Gather every line in the rows below that contains the string "label", matching case exactly.

--- Material for this task ---

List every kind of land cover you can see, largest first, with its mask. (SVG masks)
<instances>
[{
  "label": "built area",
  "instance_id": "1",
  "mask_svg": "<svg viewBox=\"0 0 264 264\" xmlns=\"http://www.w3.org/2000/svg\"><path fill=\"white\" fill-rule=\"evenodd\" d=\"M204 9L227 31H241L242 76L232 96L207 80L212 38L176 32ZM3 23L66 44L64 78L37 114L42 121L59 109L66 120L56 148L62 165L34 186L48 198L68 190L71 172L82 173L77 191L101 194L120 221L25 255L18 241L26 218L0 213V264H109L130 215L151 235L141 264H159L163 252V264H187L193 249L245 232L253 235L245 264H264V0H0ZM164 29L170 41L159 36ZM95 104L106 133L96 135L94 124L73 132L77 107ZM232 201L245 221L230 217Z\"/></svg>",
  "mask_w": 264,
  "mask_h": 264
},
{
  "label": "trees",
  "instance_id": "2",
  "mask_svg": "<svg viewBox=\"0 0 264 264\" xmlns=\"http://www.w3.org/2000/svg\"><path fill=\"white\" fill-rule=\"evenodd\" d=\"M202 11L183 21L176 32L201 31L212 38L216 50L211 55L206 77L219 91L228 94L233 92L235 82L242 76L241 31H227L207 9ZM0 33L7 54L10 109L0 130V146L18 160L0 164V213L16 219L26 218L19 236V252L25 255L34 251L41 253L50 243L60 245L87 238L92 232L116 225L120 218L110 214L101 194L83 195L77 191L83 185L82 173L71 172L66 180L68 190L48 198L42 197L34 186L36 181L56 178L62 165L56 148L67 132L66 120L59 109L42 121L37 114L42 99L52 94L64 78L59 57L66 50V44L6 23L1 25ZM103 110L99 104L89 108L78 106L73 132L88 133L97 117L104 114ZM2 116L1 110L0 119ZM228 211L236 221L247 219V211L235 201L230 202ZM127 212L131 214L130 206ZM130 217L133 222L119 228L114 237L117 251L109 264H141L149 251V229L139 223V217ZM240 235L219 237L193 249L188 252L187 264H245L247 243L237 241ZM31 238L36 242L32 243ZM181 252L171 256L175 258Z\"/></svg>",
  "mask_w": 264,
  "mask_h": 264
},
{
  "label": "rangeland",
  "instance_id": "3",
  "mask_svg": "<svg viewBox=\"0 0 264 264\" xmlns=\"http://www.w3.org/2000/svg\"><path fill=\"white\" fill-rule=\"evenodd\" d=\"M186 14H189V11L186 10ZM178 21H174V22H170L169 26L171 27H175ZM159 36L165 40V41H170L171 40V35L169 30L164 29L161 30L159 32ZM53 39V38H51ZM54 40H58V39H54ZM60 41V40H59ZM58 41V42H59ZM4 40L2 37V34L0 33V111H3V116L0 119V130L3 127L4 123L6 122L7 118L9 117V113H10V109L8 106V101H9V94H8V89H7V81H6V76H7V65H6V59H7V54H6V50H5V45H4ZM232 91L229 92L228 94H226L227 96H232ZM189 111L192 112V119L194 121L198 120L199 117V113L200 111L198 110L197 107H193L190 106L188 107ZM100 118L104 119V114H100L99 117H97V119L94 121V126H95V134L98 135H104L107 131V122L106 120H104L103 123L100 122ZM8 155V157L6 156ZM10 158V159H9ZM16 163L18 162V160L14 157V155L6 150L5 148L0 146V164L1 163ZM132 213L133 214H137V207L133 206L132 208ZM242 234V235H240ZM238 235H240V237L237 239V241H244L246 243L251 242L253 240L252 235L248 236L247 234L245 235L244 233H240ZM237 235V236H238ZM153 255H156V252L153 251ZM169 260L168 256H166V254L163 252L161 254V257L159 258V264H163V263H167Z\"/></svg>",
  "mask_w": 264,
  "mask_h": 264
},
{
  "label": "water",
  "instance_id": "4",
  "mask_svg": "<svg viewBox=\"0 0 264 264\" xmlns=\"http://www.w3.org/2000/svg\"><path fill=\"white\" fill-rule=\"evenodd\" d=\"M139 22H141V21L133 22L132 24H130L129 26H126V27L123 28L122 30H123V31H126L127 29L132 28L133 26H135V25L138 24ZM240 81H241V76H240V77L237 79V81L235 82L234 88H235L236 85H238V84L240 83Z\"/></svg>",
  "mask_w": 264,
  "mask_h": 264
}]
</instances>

---

## Answer for this exercise
  "label": "built area",
  "label": "trees",
  "label": "rangeland",
  "label": "water",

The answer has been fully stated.